(TRY IT)
Line by line, repeat the data below exactly, beginning at the first line and ending at the line with "(excludeedgelayer true)". Omit pictures.

(SOURCE RECORDS)
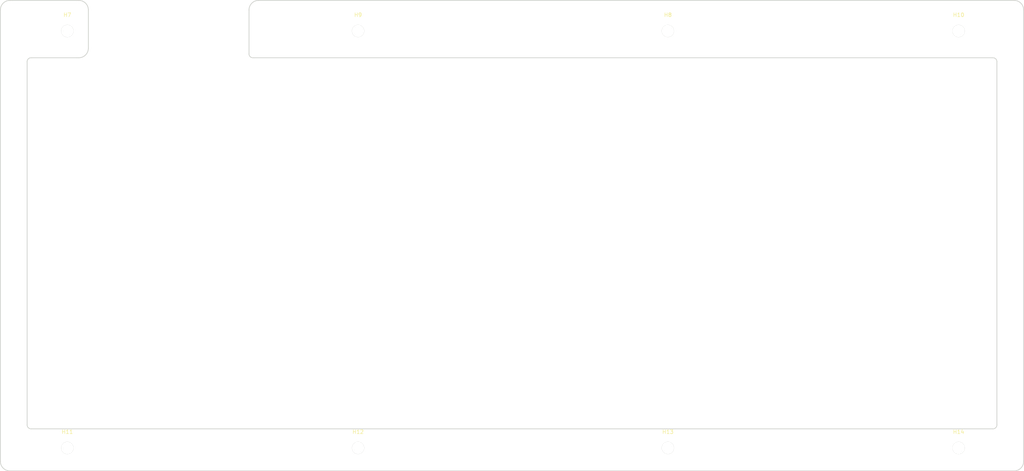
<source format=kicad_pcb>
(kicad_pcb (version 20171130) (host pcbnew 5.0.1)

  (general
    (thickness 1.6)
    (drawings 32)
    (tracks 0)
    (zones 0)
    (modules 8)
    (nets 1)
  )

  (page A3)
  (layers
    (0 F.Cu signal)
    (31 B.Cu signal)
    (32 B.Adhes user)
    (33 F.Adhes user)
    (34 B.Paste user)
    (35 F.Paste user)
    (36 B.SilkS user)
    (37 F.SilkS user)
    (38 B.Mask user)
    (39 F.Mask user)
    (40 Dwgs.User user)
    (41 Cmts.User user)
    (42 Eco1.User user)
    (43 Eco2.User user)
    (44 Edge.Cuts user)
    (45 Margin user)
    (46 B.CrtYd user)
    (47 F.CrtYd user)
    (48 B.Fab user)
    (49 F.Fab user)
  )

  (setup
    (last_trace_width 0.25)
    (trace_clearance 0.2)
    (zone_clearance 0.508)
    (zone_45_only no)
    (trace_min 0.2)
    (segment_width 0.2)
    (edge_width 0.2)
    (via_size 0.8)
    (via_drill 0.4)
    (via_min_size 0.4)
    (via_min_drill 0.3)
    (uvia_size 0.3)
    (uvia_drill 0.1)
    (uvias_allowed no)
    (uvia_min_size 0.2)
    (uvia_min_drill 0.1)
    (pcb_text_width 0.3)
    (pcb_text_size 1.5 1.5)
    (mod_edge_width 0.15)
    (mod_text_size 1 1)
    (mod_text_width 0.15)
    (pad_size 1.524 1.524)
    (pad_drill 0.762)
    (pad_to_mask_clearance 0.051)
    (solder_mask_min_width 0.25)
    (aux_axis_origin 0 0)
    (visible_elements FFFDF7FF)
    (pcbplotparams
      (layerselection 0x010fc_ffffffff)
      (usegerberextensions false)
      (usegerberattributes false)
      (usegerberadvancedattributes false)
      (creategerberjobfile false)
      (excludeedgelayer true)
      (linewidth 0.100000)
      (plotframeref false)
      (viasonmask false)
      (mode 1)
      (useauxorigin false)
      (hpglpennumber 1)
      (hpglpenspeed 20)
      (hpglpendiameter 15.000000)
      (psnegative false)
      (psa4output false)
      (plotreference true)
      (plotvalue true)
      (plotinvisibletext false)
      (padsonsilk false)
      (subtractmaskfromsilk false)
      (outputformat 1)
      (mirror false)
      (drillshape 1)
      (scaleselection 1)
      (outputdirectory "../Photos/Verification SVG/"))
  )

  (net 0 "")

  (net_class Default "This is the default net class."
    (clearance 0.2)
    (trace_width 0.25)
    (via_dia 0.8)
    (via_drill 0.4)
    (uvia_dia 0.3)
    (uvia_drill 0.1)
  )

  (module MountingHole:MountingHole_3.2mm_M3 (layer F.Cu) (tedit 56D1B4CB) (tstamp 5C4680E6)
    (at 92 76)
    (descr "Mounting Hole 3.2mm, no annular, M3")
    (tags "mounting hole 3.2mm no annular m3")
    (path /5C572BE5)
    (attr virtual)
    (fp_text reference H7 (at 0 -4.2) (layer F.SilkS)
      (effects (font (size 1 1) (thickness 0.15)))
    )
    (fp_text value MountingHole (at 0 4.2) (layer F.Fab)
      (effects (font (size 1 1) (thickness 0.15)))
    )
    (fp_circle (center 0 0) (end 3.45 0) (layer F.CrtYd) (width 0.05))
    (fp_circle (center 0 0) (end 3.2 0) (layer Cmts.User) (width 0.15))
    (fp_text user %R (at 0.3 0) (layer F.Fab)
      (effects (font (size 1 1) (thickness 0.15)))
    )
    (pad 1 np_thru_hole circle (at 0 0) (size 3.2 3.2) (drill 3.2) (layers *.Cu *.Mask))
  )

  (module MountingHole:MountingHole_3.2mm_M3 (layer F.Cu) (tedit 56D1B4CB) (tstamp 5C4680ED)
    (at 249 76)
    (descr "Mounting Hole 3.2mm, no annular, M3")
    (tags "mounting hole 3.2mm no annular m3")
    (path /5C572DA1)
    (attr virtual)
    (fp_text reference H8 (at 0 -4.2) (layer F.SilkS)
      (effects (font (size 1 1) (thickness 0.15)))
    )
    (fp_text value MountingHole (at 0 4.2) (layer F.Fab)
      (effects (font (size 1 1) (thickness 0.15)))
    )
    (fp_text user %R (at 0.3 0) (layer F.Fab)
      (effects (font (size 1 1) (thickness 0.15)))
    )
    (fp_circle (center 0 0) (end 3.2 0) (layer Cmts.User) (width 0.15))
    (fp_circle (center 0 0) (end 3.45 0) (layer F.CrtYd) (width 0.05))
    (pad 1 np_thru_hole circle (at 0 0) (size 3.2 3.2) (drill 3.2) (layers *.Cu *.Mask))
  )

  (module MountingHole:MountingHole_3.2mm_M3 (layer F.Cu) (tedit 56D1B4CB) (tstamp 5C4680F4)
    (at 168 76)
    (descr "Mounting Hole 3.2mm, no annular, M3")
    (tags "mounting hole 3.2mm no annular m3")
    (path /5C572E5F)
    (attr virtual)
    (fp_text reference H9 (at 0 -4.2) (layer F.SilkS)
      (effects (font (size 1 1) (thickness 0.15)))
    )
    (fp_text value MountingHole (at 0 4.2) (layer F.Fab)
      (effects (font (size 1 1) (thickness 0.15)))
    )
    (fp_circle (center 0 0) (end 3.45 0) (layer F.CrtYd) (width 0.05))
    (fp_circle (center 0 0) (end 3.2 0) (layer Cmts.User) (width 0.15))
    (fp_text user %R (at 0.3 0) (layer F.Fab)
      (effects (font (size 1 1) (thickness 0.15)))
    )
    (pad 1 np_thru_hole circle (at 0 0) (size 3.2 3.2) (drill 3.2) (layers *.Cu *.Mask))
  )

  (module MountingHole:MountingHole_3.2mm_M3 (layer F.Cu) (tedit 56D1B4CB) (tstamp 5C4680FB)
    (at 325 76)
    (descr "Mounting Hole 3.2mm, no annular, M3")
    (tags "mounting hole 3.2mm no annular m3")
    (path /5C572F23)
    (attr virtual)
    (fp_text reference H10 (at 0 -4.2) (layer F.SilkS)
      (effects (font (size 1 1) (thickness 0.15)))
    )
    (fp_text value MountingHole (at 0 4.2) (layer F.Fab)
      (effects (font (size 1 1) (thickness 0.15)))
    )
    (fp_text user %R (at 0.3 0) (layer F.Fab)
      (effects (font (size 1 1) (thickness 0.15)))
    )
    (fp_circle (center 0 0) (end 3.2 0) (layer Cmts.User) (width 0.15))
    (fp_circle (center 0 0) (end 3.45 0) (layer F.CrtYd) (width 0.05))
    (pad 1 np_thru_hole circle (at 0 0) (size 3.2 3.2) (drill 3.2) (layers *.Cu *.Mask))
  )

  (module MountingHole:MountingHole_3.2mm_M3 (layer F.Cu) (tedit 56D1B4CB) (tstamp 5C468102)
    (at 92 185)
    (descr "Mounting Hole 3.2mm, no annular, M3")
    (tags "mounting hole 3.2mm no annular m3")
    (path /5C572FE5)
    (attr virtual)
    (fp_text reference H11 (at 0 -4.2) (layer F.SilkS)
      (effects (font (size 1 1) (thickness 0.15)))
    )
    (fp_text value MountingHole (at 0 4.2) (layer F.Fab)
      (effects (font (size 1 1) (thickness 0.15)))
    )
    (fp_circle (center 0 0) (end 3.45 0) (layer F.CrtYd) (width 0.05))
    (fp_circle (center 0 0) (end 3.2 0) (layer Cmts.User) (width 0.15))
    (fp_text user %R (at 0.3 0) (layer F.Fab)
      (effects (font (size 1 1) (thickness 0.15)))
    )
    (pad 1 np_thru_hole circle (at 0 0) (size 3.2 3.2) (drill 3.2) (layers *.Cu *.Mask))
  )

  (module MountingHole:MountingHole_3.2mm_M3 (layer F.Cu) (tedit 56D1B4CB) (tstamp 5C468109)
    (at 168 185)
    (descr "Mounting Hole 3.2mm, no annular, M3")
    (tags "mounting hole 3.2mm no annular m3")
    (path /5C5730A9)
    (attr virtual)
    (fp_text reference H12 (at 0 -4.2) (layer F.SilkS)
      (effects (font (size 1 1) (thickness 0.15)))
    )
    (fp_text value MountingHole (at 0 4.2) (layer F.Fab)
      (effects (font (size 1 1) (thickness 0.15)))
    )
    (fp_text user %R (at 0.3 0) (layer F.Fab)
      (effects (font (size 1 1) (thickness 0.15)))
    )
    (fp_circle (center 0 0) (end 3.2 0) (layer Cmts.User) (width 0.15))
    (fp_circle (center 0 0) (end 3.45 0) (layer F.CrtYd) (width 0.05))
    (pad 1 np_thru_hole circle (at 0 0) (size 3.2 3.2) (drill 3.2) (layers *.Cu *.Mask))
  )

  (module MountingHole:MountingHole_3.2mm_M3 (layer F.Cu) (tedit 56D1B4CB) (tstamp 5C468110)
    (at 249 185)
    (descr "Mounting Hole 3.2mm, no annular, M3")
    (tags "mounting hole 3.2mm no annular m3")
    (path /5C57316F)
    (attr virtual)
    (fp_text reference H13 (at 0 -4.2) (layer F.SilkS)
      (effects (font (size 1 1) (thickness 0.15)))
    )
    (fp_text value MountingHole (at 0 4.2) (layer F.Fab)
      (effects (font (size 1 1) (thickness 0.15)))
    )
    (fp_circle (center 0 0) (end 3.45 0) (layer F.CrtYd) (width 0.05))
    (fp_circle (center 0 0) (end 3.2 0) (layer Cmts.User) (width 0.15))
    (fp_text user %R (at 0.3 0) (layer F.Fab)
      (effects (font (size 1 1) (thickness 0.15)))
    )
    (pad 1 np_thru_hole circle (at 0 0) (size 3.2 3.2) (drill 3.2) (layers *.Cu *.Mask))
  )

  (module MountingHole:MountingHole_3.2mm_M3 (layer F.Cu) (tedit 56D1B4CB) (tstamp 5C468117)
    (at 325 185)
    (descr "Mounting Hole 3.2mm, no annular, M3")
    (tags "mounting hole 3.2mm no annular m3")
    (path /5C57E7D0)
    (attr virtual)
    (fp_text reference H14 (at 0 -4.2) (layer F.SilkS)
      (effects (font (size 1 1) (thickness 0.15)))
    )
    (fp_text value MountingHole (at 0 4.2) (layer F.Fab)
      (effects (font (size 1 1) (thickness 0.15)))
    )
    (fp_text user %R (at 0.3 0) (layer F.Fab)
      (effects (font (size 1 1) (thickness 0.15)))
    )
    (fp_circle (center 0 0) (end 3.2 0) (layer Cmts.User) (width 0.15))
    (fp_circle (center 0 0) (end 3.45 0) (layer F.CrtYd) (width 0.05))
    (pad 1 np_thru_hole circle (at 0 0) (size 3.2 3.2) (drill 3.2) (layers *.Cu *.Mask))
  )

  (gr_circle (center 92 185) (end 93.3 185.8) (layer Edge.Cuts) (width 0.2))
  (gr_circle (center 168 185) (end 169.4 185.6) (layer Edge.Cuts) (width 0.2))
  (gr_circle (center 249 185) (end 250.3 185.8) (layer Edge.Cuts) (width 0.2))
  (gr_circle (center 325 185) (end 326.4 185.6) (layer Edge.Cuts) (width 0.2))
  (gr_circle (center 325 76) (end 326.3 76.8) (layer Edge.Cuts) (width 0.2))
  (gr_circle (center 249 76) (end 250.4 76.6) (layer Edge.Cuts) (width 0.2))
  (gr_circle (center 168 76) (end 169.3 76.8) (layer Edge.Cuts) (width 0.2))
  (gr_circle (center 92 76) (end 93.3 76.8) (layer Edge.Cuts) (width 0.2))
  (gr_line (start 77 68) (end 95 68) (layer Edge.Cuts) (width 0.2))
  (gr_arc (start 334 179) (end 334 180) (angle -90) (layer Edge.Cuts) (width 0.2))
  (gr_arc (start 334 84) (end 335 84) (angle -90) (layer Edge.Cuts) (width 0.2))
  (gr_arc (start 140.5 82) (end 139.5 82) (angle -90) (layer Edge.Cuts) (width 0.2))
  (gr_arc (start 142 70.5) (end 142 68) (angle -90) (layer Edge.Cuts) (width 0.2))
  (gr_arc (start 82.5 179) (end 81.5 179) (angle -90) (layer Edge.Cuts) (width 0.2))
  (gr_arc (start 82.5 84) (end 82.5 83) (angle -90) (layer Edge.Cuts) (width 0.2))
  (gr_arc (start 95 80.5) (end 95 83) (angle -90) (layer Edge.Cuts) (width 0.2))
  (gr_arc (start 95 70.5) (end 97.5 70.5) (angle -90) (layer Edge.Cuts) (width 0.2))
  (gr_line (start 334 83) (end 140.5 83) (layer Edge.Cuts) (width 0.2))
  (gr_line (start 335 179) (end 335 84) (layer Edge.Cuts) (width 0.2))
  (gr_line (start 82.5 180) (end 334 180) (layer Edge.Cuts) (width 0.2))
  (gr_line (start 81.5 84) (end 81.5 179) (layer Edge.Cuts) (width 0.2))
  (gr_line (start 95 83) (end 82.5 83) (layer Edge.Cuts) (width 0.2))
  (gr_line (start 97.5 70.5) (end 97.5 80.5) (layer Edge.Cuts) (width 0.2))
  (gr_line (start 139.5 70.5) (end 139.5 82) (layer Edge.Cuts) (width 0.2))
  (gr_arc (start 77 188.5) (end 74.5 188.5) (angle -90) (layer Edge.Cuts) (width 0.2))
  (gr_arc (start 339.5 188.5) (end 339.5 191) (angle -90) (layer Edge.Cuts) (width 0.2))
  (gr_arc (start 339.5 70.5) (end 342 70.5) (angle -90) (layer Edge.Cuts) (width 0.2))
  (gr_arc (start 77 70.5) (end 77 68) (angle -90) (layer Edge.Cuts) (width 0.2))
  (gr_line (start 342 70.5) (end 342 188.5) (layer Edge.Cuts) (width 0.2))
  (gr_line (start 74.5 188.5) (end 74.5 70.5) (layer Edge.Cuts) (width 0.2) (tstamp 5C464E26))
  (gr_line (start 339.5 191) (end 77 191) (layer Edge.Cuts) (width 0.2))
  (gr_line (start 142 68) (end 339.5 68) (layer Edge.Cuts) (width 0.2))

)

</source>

(RESPONSE TO THE TASK)
<source format=kicad_pcb>
(kicad_pcb (version 20171130) (host pcbnew 5.0.1)

  (general
    (thickness 1.6)
    (drawings 32)
    (tracks 0)
    (zones 0)
    (modules 8)
    (nets 1)
  )

  (page A3)
  (layers
    (0 F.Cu signal)
    (31 B.Cu signal)
    (32 B.Adhes user)
    (33 F.Adhes user)
    (34 B.Paste user)
    (35 F.Paste user)
    (36 B.SilkS user)
    (37 F.SilkS user)
    (38 B.Mask user)
    (39 F.Mask user)
    (40 Dwgs.User user)
    (41 Cmts.User user)
    (42 Eco1.User user)
    (43 Eco2.User user)
    (44 Edge.Cuts user)
    (45 Margin user)
    (46 B.CrtYd user)
    (47 F.CrtYd user)
    (48 B.Fab user)
    (49 F.Fab user)
  )

  (setup
    (last_trace_width 0.25)
    (trace_clearance 0.2)
    (zone_clearance 0.508)
    (zone_45_only no)
    (trace_min 0.2)
    (segment_width 0.2)
    (edge_width 0.2)
    (via_size 0.8)
    (via_drill 0.4)
    (via_min_size 0.4)
    (via_min_drill 0.3)
    (uvia_size 0.3)
    (uvia_drill 0.1)
    (uvias_allowed no)
    (uvia_min_size 0.2)
    (uvia_min_drill 0.1)
    (pcb_text_width 0.3)
    (pcb_text_size 1.5 1.5)
    (mod_edge_width 0.15)
    (mod_text_size 1 1)
    (mod_text_width 0.15)
    (pad_size 1.524 1.524)
    (pad_drill 0.762)
    (pad_to_mask_clearance 0.051)
    (solder_mask_min_width 0.25)
    (aux_axis_origin 0 0)
    (visible_elements FFFDF7FF)
    (pcbplotparams
      (layerselection 0x010fc_ffffffff)
      (usegerberextensions false)
      (usegerberattributes false)
      (usegerberadvancedattributes false)
      (creategerberjobfile false)
      (excludeedgelayer true)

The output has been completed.